Une revue de poésie m’invite à écrire un texte sur ce que j’appelle depuis bien longtemps les arrière-mondes : ça ne s’invente pas. Je pense montrer que les espaces interstitiels sont fréquentés, en fait, même si on ne sait pas bien quand ni par qui, sans doute la nuit par le genre d’individus qu’on n’aimerait précisément pas croiser dans le noir dans un espace interstitiel. On devine leurs activités aux traces qu’elles laissent dans le paysage. Les principaux usages des arrière-mondes, on l’a vu et revu, notamment dans cette rubrique, sont le dépôt d’ordures et la fête sauvage.

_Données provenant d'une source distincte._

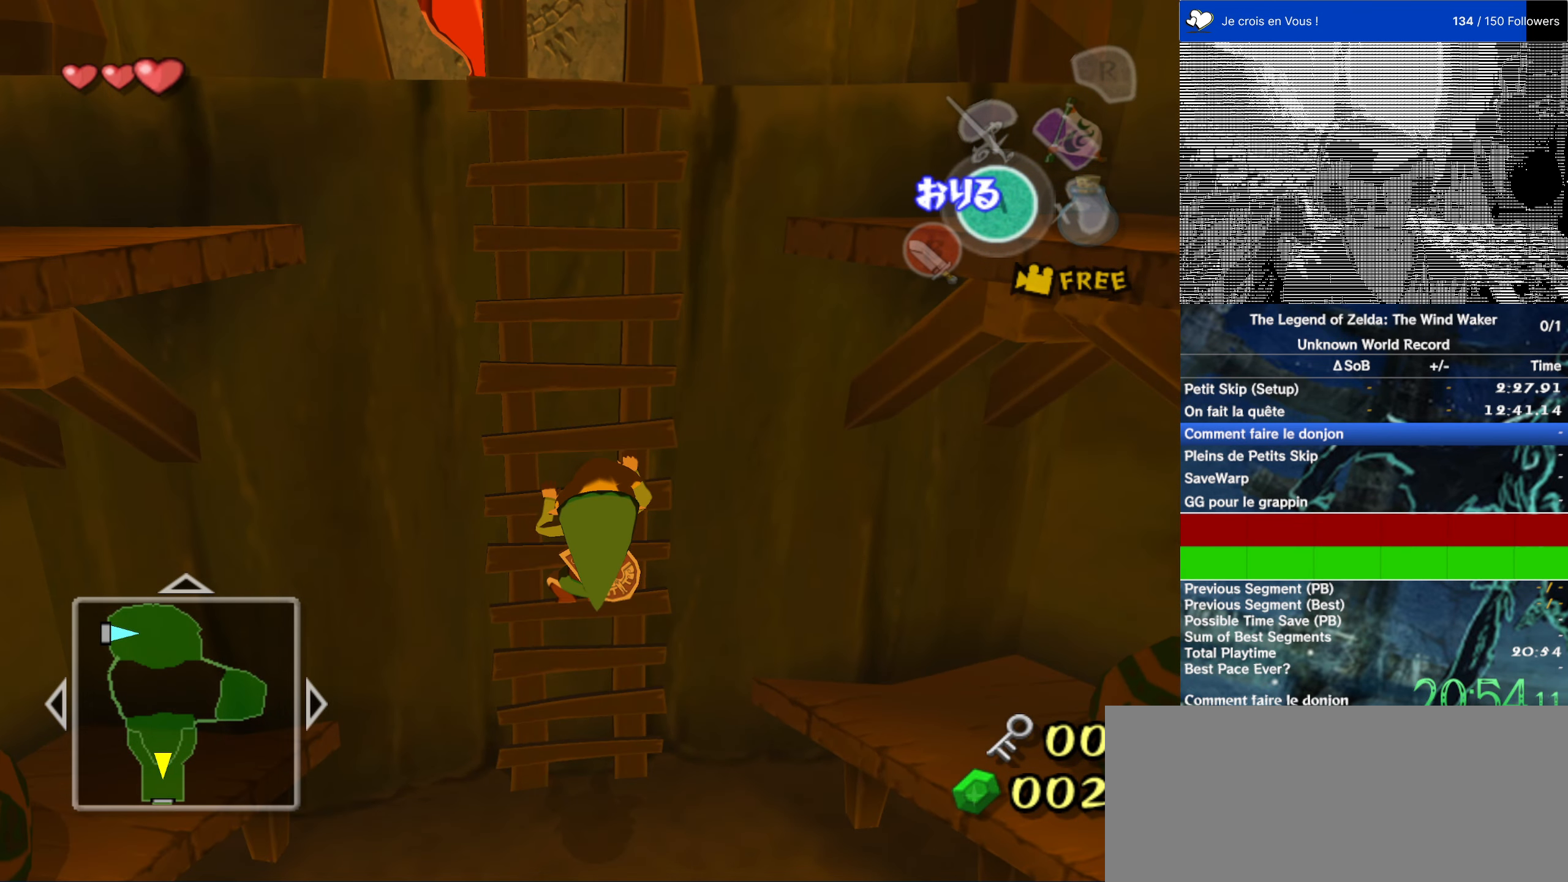
{"buttons": [], "left_stick": "up", "right_stick": "center", "events": [[133, "left_stick", "up"]]}
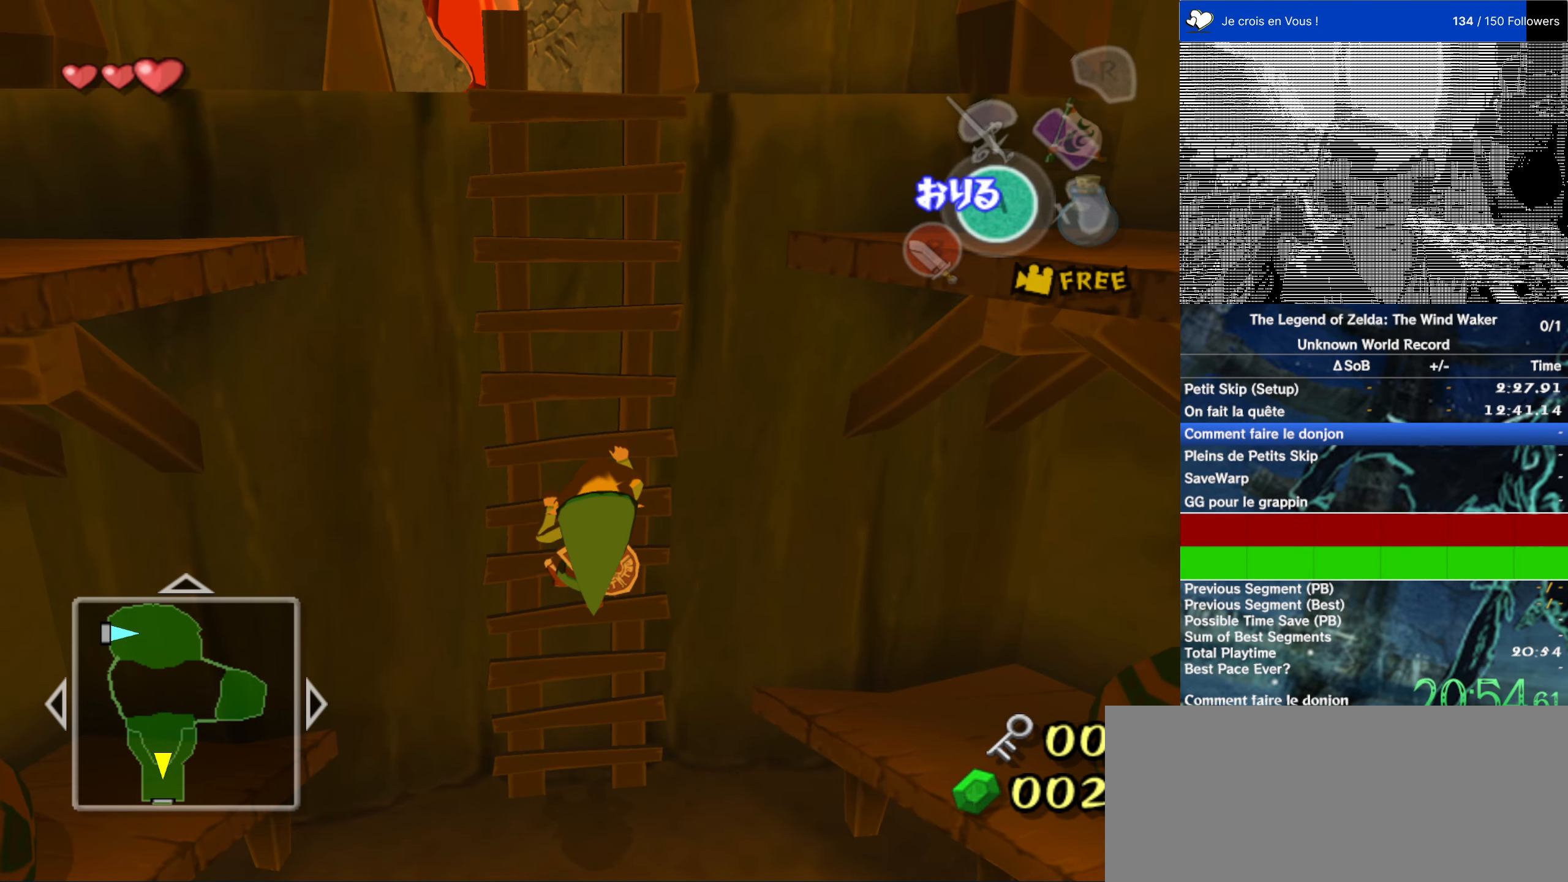
{"buttons": [], "left_stick": "up", "right_stick": "center", "events": []}
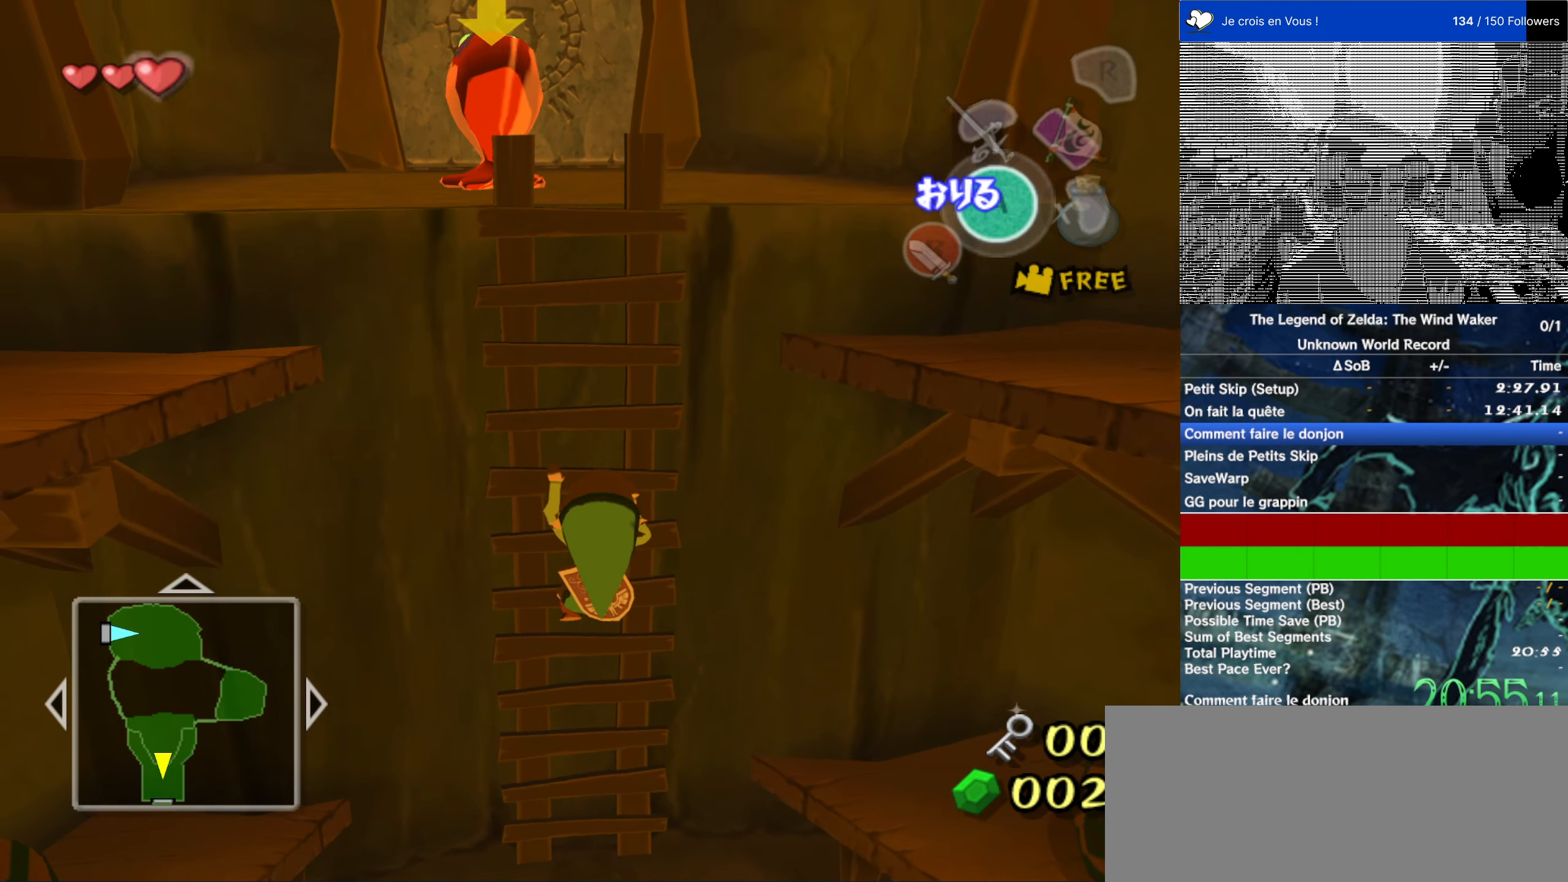
{"buttons": [], "left_stick": "center", "right_stick": "center", "events": [[450, "left_stick", "center"]]}
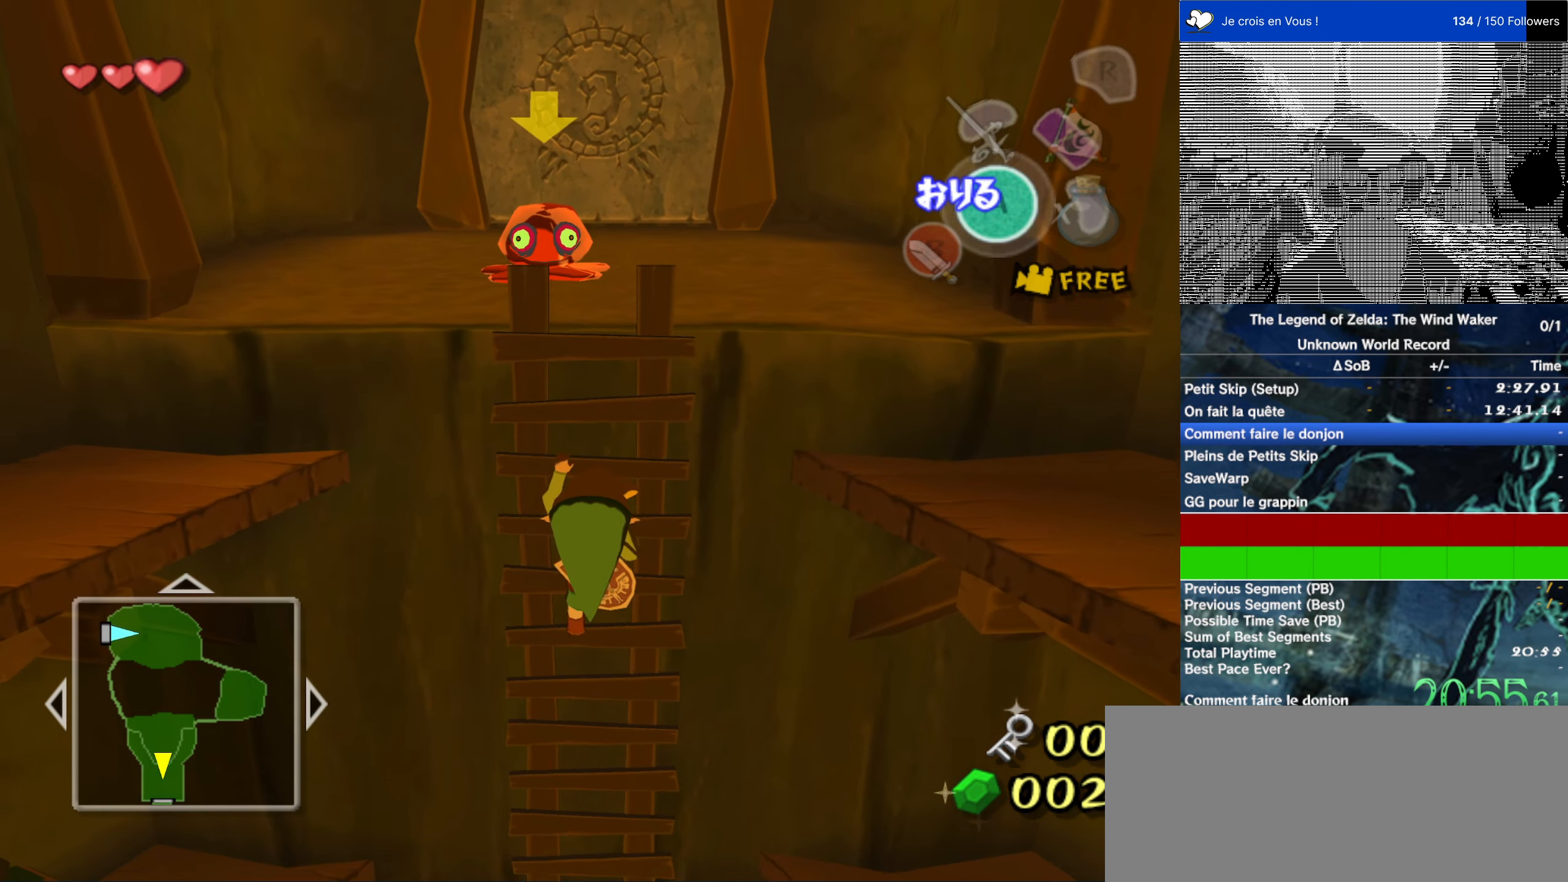
{"buttons": [], "left_stick": "center", "right_stick": "center", "events": []}
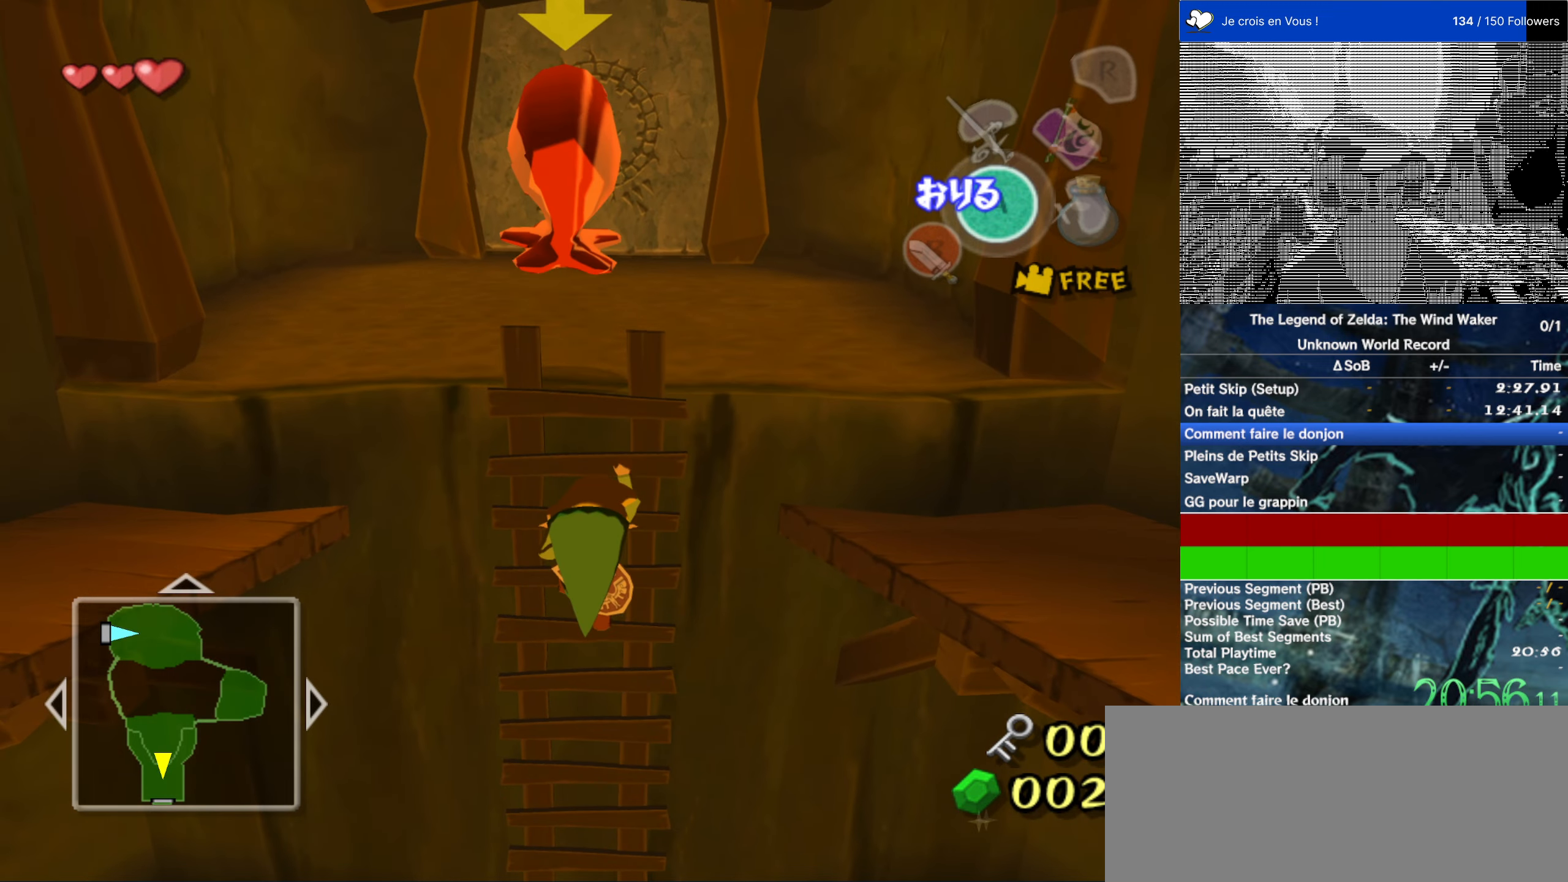
{"buttons": [], "left_stick": "center", "right_stick": "center", "events": []}
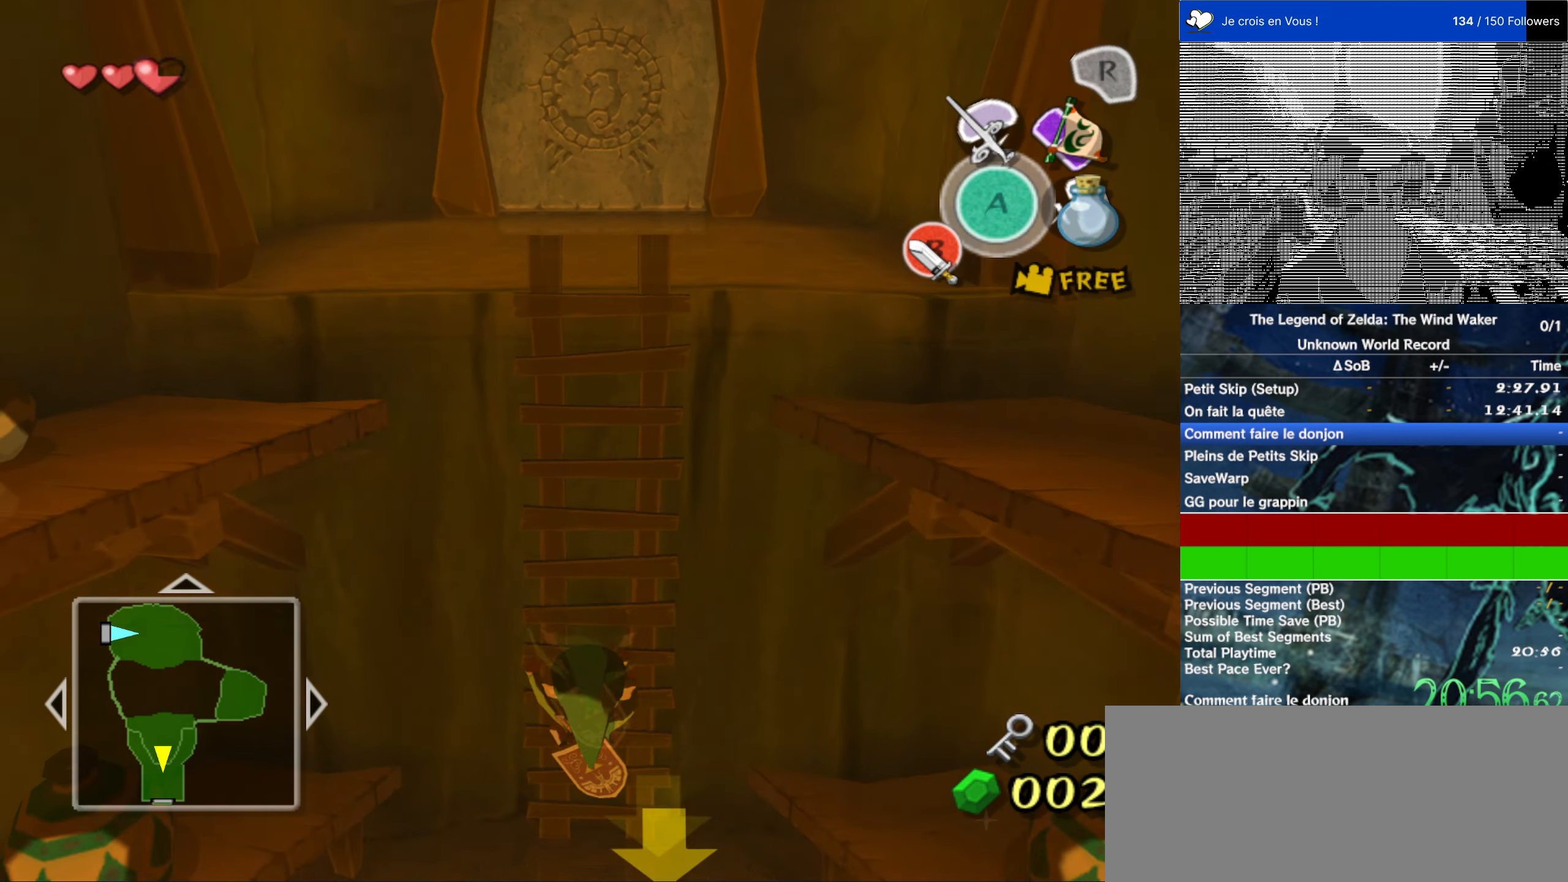
{"buttons": [], "left_stick": "center", "right_stick": "center", "events": []}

On y apprend beaucoup de choses, notamment que tous les gens n’achètent pas des sapins en plastique par respect pour la vie (puisque, pour mémoire, un sapin est un être vivant) ni même par souci écologique (je sais que le plastique n’est pas exactement une matière écolo mais j’ai une amie qui utilise le même sapin artificiel depuis plus de trente ans et je pense que les vrais l’en remercient – personnellement, j’ai trouvé la meilleure alternative possible : je ne sacrifie aucun sapin, vrai ou faux, à Jésus).

On peut se demander avec un certain effroi quel genre d’individu s’amuse à immoler un tigre des neiges en peluche ; le positionner de manière à ce qu’il fasse frémir les joggeuses qui se lèvent tôt comme on l’a vu ici, oui, je peux le comprendre, mais comment a-t-on soudain l’idée d’y mettre le feu ? Quel plaisir en tire-t-on ? On le voit, la fréquentation de l’arrière-monde expose à des réalités que l’on ne soupçonne guère quand on ne fait que traverser les lieux fonctionnels aménagés pour le confort citadin.